Lo capivo. Fin troppo bene.
Non è stato facile entrare nella bottega di Nando. Ma con la scusa di un’intervista per un blog sui mestieri antichi, ci sono riuscito. Gli occhi non mentono mai. E i suoi, dietro il sorriso, erano neri e spenti. Nel retro, ho scattato foto. Alcune le ho girate al maresciallo. Nel congelatore ho visto zampe. Non di suino. Non di capretto. E nella stufa — ossa. Non intere. Ma bastava poco per capire.
L’arresto è arrivato in sordina. Nando ha confessato in parte. Ha detto che “era un modo per arrotondare”, che nessuno s’era mai accorto di nulla, e che “tanto i cani erano randagi”.
Oggi la sua bottega è chiusa.
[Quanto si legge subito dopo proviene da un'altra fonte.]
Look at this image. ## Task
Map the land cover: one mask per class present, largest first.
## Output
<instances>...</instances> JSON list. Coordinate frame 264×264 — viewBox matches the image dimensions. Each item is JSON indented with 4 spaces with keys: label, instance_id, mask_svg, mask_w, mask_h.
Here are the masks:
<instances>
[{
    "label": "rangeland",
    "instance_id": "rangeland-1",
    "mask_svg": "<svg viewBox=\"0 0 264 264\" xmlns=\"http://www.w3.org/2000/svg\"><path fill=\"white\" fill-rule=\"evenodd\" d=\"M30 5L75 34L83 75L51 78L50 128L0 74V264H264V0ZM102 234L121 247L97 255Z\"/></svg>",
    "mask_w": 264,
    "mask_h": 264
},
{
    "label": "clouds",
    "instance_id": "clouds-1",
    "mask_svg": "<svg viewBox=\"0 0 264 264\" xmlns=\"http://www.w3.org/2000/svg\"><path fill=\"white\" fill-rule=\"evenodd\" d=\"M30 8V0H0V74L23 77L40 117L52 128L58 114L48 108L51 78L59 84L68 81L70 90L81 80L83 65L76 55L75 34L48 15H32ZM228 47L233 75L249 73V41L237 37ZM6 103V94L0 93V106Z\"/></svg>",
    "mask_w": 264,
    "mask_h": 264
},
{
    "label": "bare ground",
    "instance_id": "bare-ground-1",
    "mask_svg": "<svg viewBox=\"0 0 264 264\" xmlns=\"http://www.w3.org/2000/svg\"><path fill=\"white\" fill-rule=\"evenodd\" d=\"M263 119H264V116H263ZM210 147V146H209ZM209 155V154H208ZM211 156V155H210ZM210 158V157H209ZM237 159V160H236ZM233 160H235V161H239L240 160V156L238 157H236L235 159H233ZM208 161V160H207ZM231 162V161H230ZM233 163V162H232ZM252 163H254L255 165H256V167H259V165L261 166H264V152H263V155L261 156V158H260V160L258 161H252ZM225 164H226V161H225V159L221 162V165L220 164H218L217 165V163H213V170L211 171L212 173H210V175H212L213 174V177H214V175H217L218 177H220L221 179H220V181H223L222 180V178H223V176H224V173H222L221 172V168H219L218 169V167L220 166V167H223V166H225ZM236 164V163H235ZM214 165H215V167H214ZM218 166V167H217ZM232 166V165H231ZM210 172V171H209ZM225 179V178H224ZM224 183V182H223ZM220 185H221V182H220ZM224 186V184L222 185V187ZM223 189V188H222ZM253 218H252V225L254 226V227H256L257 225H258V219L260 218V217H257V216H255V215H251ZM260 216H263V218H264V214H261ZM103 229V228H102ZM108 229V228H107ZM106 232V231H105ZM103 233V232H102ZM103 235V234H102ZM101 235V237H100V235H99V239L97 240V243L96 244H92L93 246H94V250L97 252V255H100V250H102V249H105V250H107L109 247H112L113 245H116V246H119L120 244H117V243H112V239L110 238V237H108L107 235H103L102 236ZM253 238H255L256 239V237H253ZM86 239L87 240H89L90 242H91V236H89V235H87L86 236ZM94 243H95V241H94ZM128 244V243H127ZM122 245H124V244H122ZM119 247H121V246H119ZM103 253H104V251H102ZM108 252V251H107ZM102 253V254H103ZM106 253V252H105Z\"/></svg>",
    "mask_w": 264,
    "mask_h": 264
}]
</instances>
C’è un cartello con scritto “Affittasi” sulla serranda.
E i cani del paese, finalmente, abbaiano di nuovo di notte.
📌 Note dell’autore: A volte le storie più spaventose non nascono nei vicoli bui delle città, ma nei posti dove ti senti più al sicuro. Dove conosci tutti. Dove credi di conoscere tutti. E invece, basta grattare la superficie… per sentire l’odore.